### Excerpt to read ###
Jal began dabbling in rap, and one of his home demo tapes got regional airplay, leading to a record deal. In 2005, single Gua ("peace" in his native Nuer) won global attention and an invitation for Jal to perform at the Live 8 benefits. "That was the beginning of the end of poverty in my life," says Jal, who relocated to London to pursue music full time. "I started supporting myself."

He began performing widely, and his music appeared on benefit albums War Child: Help! A Day in the Life and Instant Karma, as well as in the film Blood Diamond and TV's ER.

A spokesman for Make Poverty History, Jal hopes someday to build a school in McCune's name to rehabilitate child soldiers. He sees little hope for ending the genocide in Darfur until multiple nations pressure Sudan's leaders.
### Provided information ###
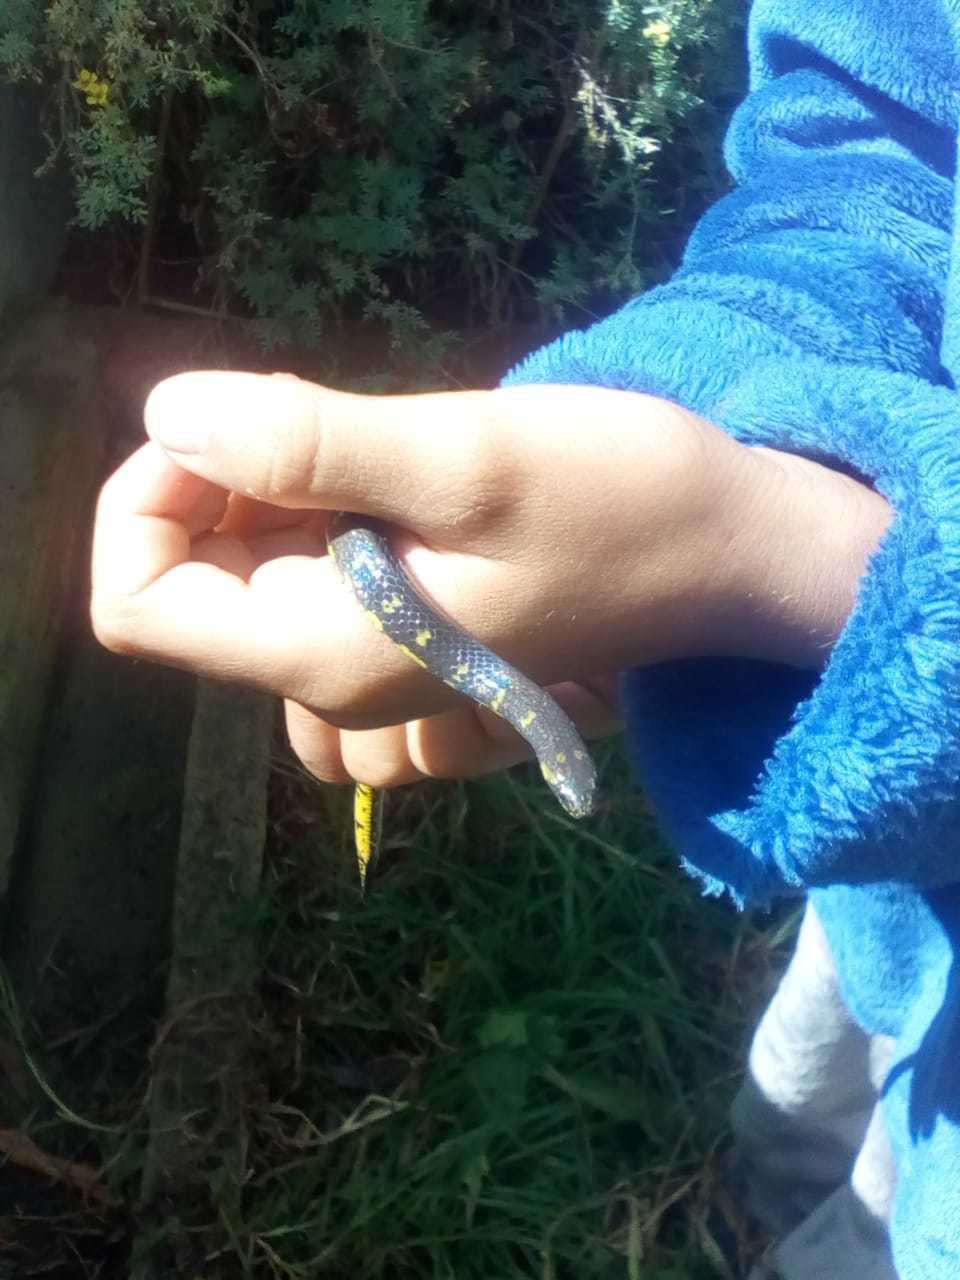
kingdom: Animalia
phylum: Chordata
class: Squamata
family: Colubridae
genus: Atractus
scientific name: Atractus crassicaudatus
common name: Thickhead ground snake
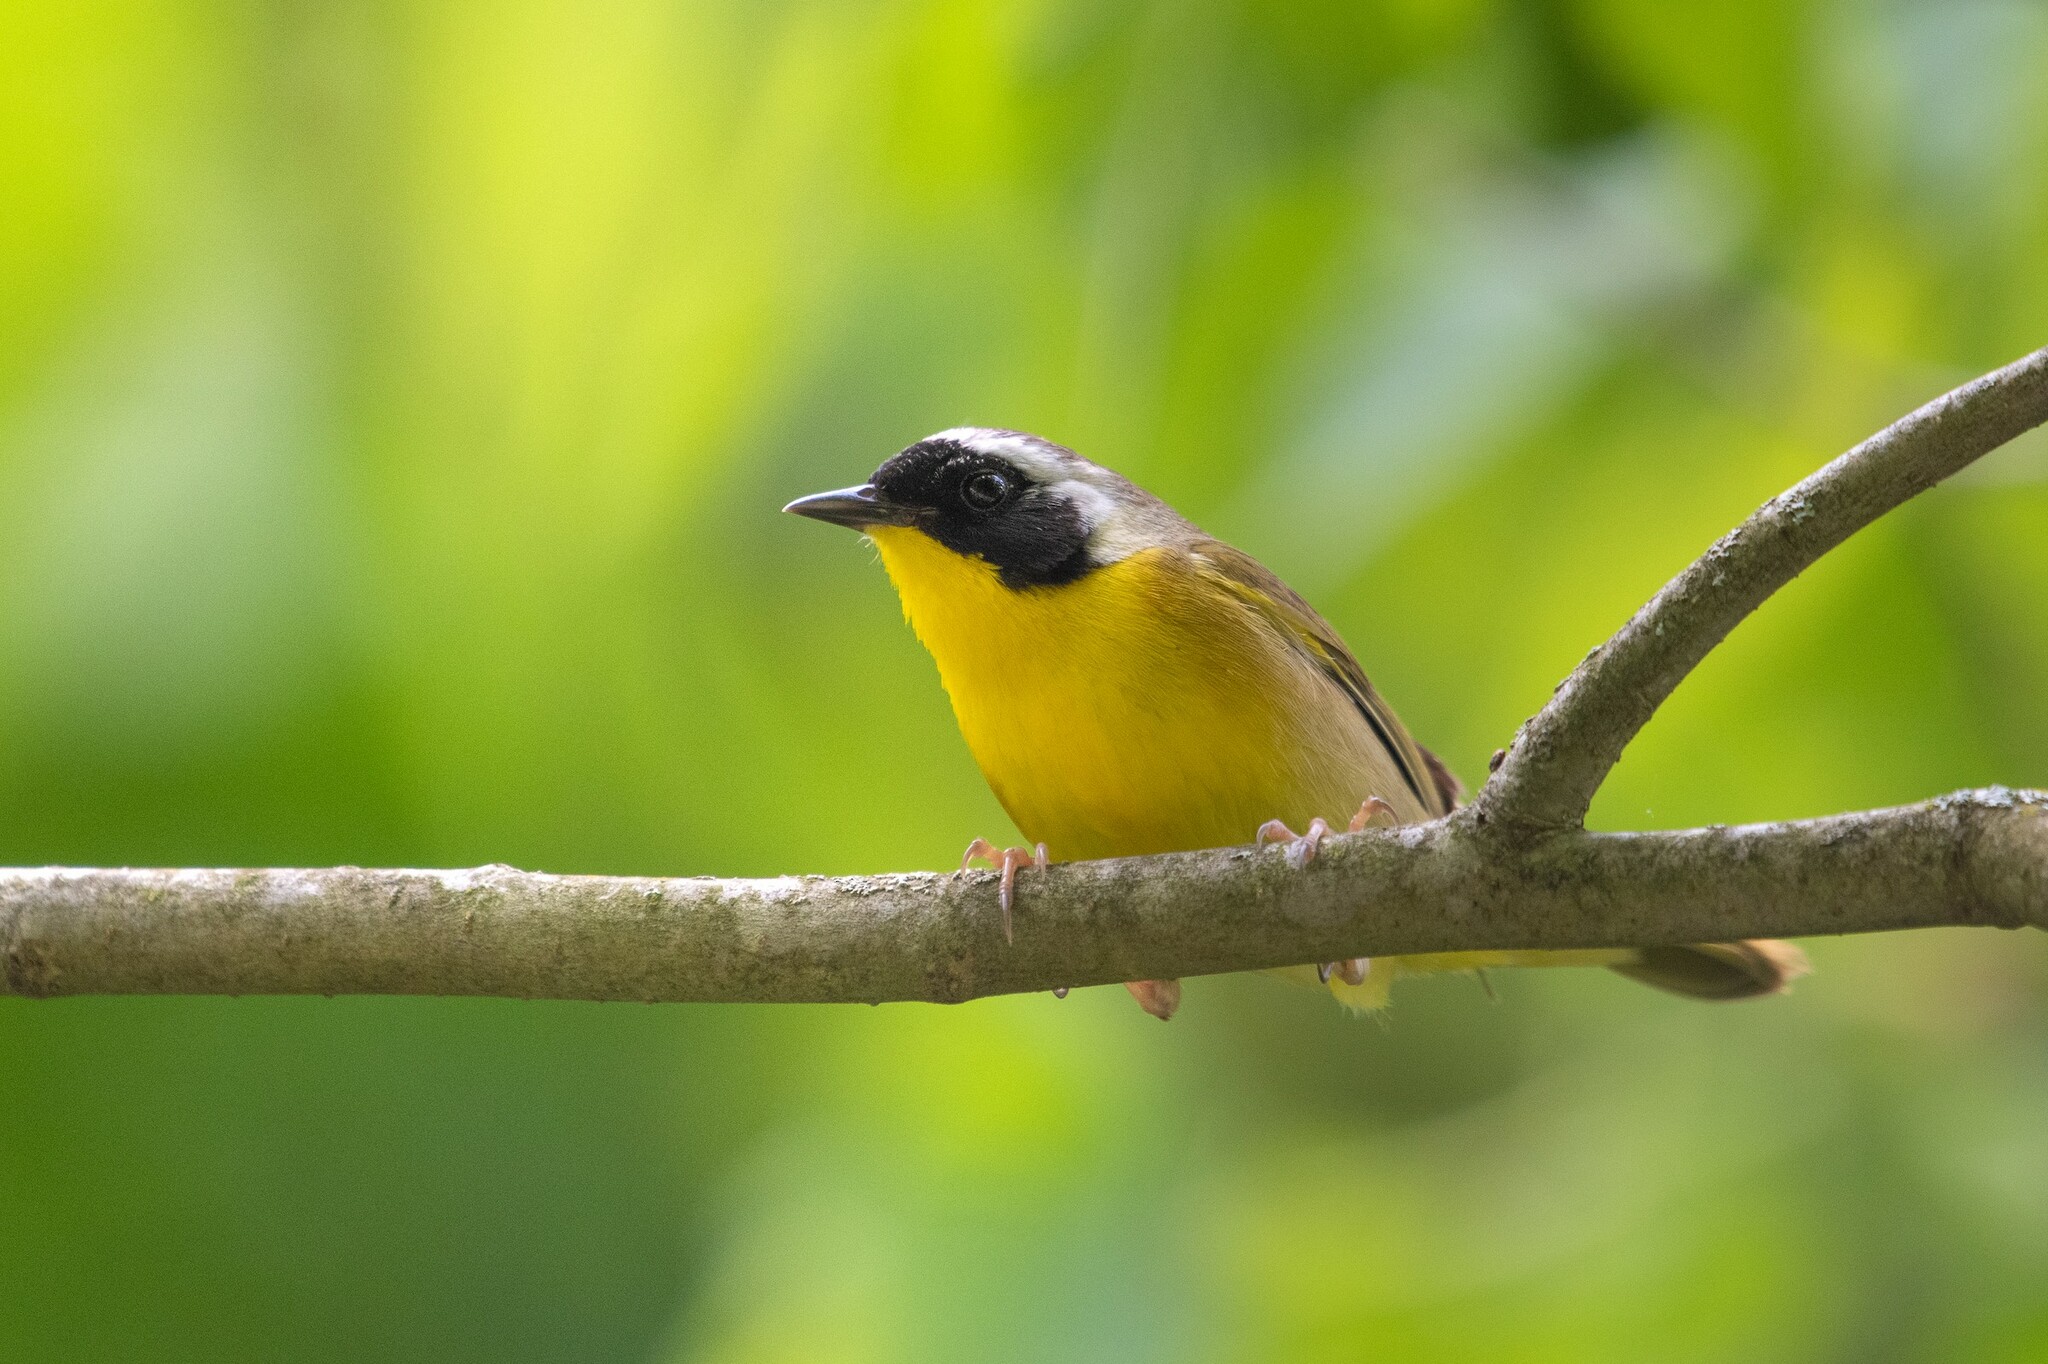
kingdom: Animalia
###
● Prompt 1:
Answer these questions about the passage on Jal:
(a) What does the word "Gua" mean in Nuer?
(b) Which film included Jal's music?
(c) In whose name does Jal hope to build a school?
● Prompt 2: Continue the passage about Jal, starting right after its final sentence.

● Written response 1:
(a) Peace.
(b) Blood Diamond.
(c) McCune's.

● Written response 2:
"Wars are made by rich people to kill poor people," he says. "The wealthiest Sudanese don't know what war is. Their children are safe in school." He grins. "But I don't want the wealthy to hate me, because I'm going to join them soon."

Jal cracks jokes to cope. He has never seen a psychiatrist and still struggles with nightmares.

"The killing and stealing I did in war, I can justify with what happened in my home," he says. "I don't feel guilty, but I'm haunted. I used to say, 'Why didn't I die?' Now I know I'm here to tell my story."